There has been an oversupply of office space in the region and the new developments are being occupied by premium tenants who have left several grade A-and B buildings vacant.
South African Property Owners Association (Sapoa) CEO Neil Gopal confirmed the reports during a media lunch and said that there has been an oversupply of office space in major cities, however, since Cyril Ramaphosa replaced Jacob Zuma, confidence in the economy and property investment has started to gain some momentum.

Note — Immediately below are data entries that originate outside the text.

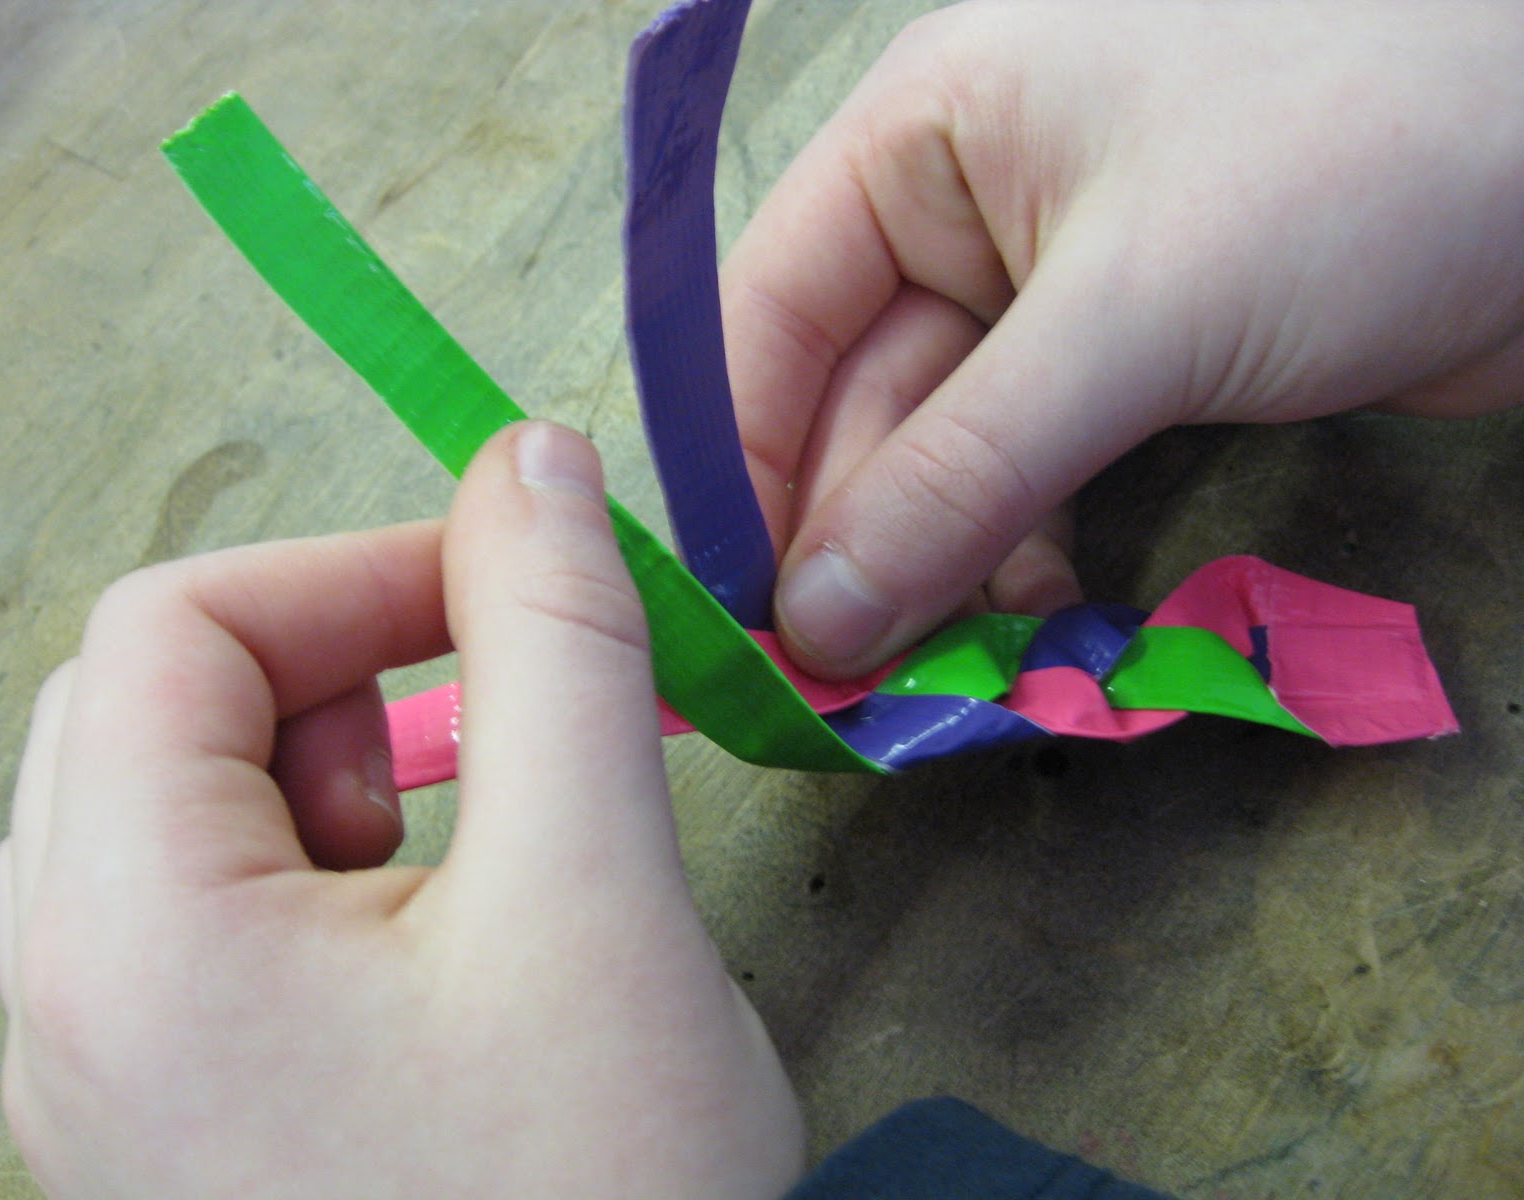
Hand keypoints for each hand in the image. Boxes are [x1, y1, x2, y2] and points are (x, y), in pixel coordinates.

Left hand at [0, 422, 802, 1198]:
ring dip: (322, 771)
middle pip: (143, 712)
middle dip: (333, 669)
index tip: (509, 584)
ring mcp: (104, 1084)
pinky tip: (430, 946)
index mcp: (130, 935)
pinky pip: (191, 926)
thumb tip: (534, 463)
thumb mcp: (594, 891)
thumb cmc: (593, 1199)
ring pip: (164, 815)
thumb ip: (556, 645)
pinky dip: (311, 872)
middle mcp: (67, 1008)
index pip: (173, 628)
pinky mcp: (170, 1133)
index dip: (351, 568)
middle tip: (486, 714)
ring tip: (465, 848)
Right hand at [722, 0, 1523, 677]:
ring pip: (939, 453)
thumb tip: (816, 620)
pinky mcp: (1122, 359)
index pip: (766, 318)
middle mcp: (960, 206)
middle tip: (849, 688)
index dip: (739, 472)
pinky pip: (1023, 472)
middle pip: (853, 404)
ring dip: (941, 564)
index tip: (738, 618)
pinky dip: (1018, 549)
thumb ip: (960, 472)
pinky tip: (1039, 619)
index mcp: (921, 135)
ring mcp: (1043, 289)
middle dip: (858, 545)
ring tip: (957, 667)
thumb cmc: (1351, 164)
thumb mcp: (1131, 319)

According to a report by Sapoa, the latest national office vacancy report revealed that the rate was 11.2% at the end of December and this was unchanged on the quarter before, nevertheless, off the high of 11.8% was recorded in the second quarter of 2017.
Office rental growth has slowed further
“Office rental growth has slowed further over the past quarter, indicative of the low-growth environment coupled with an excess supply in the market,” Sapoa said.
Erwin Rode, CEO of property research and consultation firm Rode & Associates, also commented and said most new offices have been constructed for multinationals and other large corporations creating a slow pace in renting.
For example, Growthpoint Properties, the largest SA-based listed real estate company, recently completed a US $250m building in Gauteng, the property is being rented out to medical aid group Discovery and serves to centralize the company’s operations.
Also, Growthpoint’s rival, Redefine moved into Redefine Towers, a premium office in Rosebank, Gauteng. Redefine is also well into the construction of Rosebank Link, designed to house small professional firms.